La convivenza stabile e continuativa con altro uomo, per costante giurisprudenza, è suscettibile di comportare la cessazione o l’interruzione dell’obbligo di corresponsione del mantenimento che grava sul coniuge (cfr. Cass. civ. 18 novembre 2013 n. 25845; Cass. civ. 3 aprile 2015 n. 6855; Cass. civ. 19 dicembre 2018 n. 32871).
Il principio stabilito dalla giurisprudenza pone le proprie fondamenta sulla circostanza che la convivenza more uxorio , se connotata dai caratteri della stabilità e progettualità, recide ogni legame con il precedente tenore di vita.
Cosa accade se strategicamente il coniuge nasconde la convivenza?
Sul punto la giurisprudenza è sempre stata univoca ritenendo che l’obbligato al mantenimento non può ottenere indietro le somme già versate. Secondo tale orientamento interpretativo, infatti, le somme versate a titolo di mantenimento non sono ripetibili. In particolare, a tal riguardo, opererebbe la presunzione che le somme versate siano state utilizzate per il sostentamento di chi le ha ricevute. Tale principio varrebbe anche per l’assegno divorzile. Resta ferma la possibilità per il coniuge che percepisce l’assegno, di dimostrare che la convivenza non influisce in meglio sulle proprie condizioni economiche,
Pronunce di segno contrario cfr. Cass. civ. 28 gennaio 2009 n. 2182
Tuttavia la Corte di Cassazione, in alcune pronunce, ha affermato un principio di segno contrario a quello maggioritario. In particolare la Suprema Corte ha affermato che il contributo versato, quando sia di elevata entità, dovrà essere restituito per la parte eccedente la quota alimentare.
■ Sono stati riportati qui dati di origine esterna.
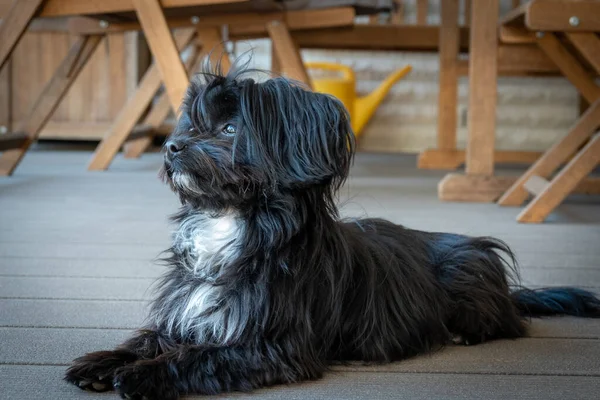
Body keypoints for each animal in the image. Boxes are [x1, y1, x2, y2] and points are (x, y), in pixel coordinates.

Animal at [65, 64, 600, 398]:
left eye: (230, 130)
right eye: (191, 124)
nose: (171, 146)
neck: (233, 221)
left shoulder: (271, 344)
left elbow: (198, 358)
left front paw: (141, 377)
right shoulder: (187, 311)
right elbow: (148, 338)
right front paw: (102, 362)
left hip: (468, 271)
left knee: (507, 323)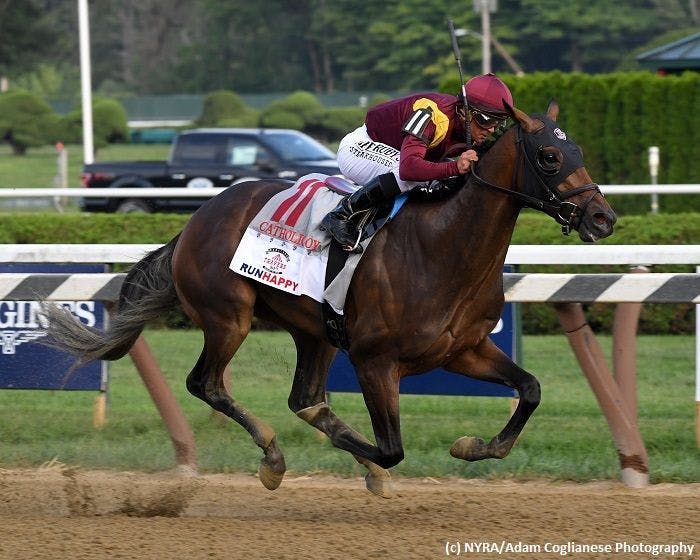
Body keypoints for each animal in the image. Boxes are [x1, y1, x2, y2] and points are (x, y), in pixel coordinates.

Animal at [43, 98, 616, 496]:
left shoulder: (465, 350)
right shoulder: (373, 360)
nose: (602, 217)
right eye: (548, 155)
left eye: (580, 151)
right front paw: (369, 463)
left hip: (313, 330)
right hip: (229, 317)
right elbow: (391, 449)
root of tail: (195, 221)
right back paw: (273, 458)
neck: (442, 247)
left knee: (304, 399)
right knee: (206, 383)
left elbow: (530, 389)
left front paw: (474, 445)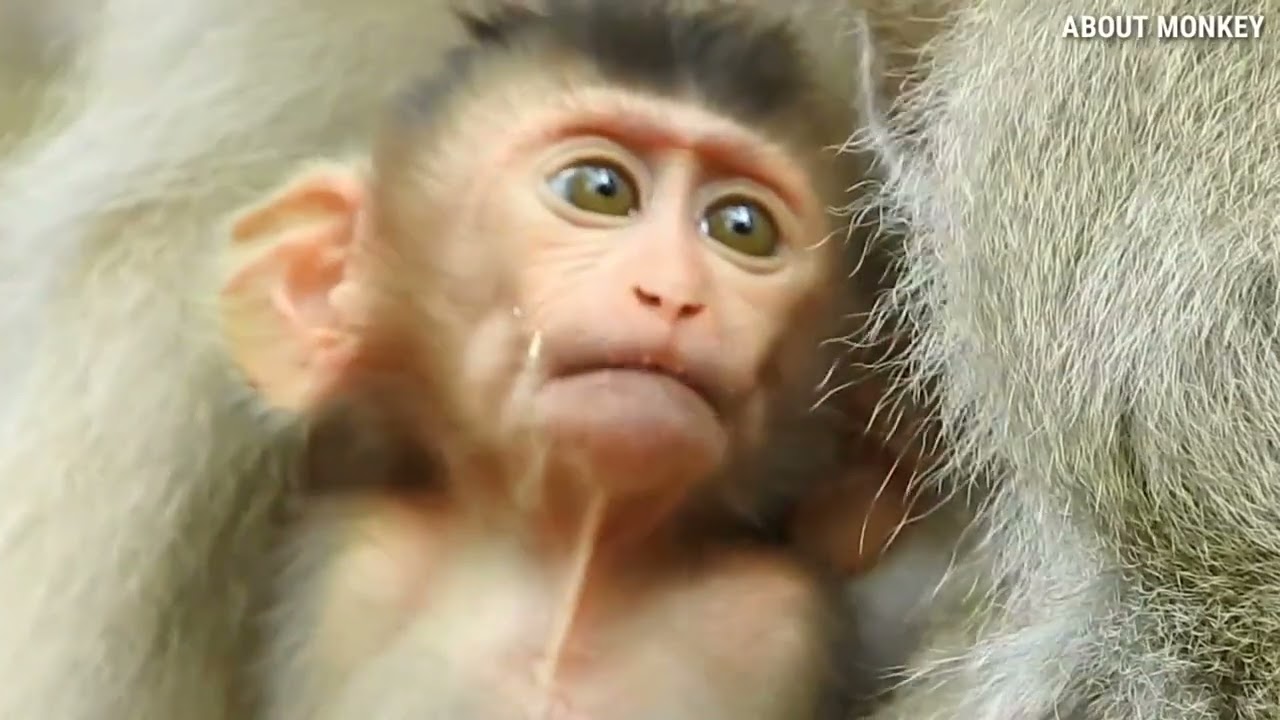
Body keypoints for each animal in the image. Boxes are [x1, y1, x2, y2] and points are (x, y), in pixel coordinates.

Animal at [0, 0, 982, 718]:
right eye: (600, 189)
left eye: (742, 228)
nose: (674, 295)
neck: (567, 582)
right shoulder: (369, 568)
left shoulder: (764, 618)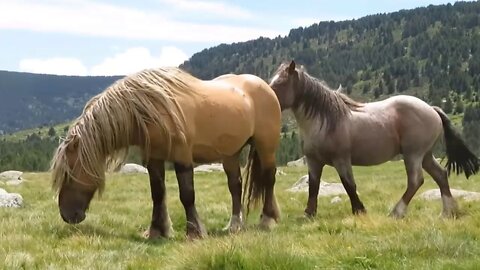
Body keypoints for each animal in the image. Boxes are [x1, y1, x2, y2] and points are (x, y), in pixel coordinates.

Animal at [49, 67, 282, 238]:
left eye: (69, 172)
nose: (66, 215)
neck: (150, 109)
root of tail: (265, 86)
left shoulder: (182, 157)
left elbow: (187, 195)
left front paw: (194, 232)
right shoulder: (154, 159)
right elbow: (158, 194)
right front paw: (157, 231)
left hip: (266, 146)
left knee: (269, 178)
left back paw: (268, 220)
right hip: (230, 154)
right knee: (235, 186)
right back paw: (234, 226)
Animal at [272, 61, 478, 219]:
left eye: (280, 83)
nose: (270, 101)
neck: (325, 120)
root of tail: (432, 109)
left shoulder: (341, 159)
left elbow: (349, 184)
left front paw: (359, 210)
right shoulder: (314, 161)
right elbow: (313, 187)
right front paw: (309, 213)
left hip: (413, 154)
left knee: (415, 181)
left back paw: (397, 212)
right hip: (425, 155)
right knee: (441, 175)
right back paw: (448, 212)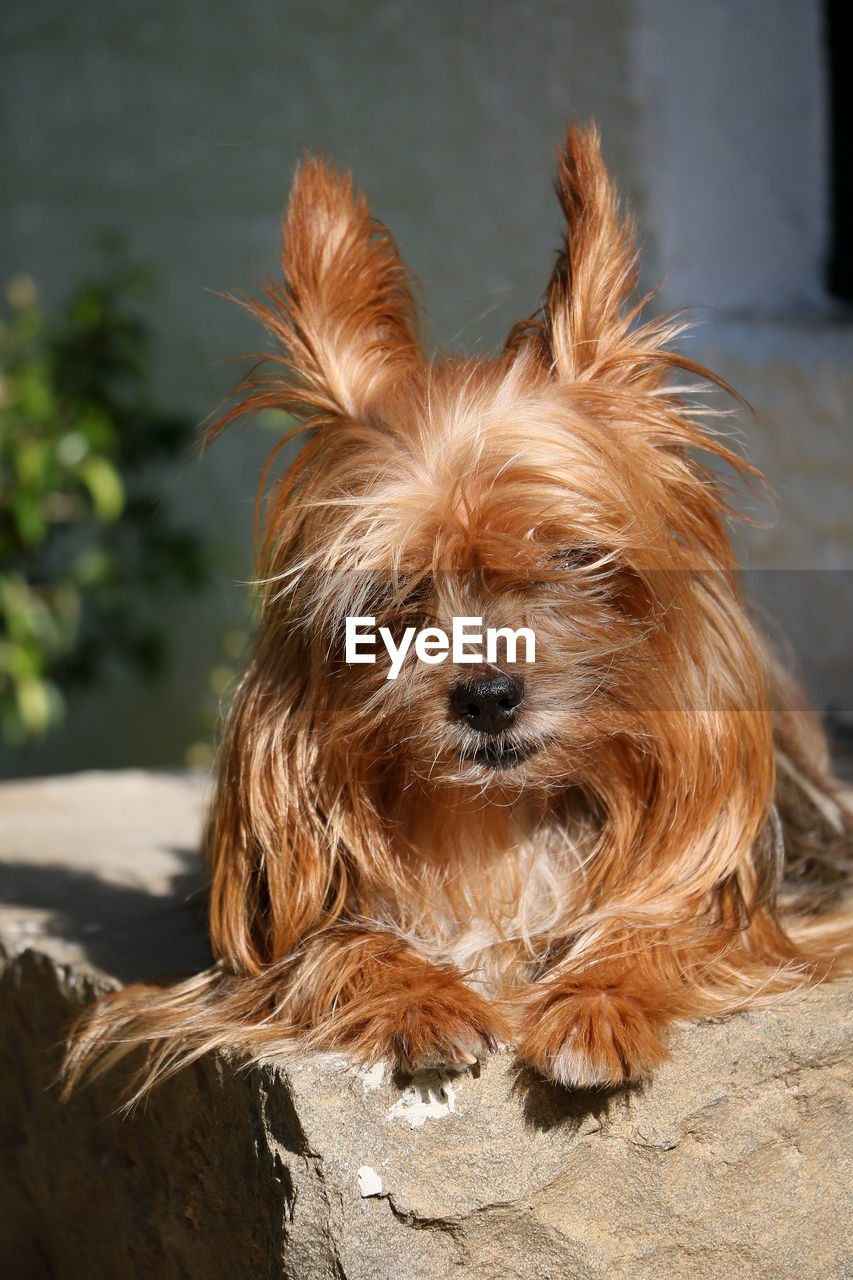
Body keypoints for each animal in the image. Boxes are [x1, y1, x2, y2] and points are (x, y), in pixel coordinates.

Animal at [66, 124, 850, 1100]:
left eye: (569, 557)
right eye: (396, 591)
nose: (487, 697)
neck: (503, 814)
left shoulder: (768, 908)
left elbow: (674, 921)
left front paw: (599, 1000)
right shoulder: (263, 946)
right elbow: (331, 945)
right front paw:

Possiamo quindi affermare l’irripetibilità delle somme quando la misura dell’assegno versato è di modesta entità. Infatti si ritiene che la stessa sia destinata a far fronte ad esigenze primarie di vita, assolvendo ad una funzione pressocché assistenziale. Conseguentemente è inammissibile la richiesta di restituzione in quanto si ritiene che la somma sia stata già versata per esigenze di carattere alimentare.